## Instructions to follow:
Within the data that follows, how many lines carry the string "height"? Give the number alone.

Start of Provided entries

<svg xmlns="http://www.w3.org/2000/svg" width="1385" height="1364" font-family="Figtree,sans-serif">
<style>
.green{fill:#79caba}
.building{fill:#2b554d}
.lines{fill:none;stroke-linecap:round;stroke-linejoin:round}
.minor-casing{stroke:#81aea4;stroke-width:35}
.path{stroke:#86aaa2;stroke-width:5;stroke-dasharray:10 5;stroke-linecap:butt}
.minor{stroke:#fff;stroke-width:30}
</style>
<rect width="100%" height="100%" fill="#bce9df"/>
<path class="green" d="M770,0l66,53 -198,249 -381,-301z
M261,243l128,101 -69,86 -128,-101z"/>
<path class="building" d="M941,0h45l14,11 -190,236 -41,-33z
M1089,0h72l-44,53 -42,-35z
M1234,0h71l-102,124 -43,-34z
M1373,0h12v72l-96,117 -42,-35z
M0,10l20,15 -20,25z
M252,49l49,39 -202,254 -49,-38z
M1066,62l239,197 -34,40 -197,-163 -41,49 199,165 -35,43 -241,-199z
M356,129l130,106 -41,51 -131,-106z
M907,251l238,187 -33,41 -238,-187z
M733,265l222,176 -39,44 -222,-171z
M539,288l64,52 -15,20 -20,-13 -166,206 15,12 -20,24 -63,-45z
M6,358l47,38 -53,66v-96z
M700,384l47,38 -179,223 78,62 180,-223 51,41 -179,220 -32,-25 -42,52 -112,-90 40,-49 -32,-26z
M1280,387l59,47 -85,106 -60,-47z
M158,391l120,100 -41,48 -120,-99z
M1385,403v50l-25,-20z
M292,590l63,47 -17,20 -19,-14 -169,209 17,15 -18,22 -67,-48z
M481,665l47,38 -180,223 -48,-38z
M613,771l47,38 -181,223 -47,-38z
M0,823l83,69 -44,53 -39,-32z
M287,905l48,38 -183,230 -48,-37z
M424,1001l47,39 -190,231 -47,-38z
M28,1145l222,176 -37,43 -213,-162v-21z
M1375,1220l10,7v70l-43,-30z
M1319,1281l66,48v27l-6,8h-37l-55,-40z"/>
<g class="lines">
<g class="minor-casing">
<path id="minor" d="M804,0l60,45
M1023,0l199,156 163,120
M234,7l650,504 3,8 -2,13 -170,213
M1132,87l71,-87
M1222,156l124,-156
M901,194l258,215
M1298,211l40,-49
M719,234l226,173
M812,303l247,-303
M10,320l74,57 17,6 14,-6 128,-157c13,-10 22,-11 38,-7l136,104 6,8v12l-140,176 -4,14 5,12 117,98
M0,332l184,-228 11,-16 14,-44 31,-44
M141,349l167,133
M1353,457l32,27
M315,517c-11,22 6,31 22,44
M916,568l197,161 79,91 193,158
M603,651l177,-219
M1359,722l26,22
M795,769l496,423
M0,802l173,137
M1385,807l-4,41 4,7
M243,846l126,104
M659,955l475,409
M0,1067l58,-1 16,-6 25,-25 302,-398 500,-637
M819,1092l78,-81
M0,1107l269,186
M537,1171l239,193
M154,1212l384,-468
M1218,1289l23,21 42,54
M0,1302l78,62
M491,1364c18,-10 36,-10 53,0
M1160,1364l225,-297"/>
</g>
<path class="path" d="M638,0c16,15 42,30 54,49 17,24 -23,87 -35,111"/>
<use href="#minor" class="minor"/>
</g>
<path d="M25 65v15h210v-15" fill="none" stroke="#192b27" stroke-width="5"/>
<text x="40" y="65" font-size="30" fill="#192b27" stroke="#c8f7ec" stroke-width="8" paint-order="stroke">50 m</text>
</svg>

End of Provided entries

## Exercise output:
2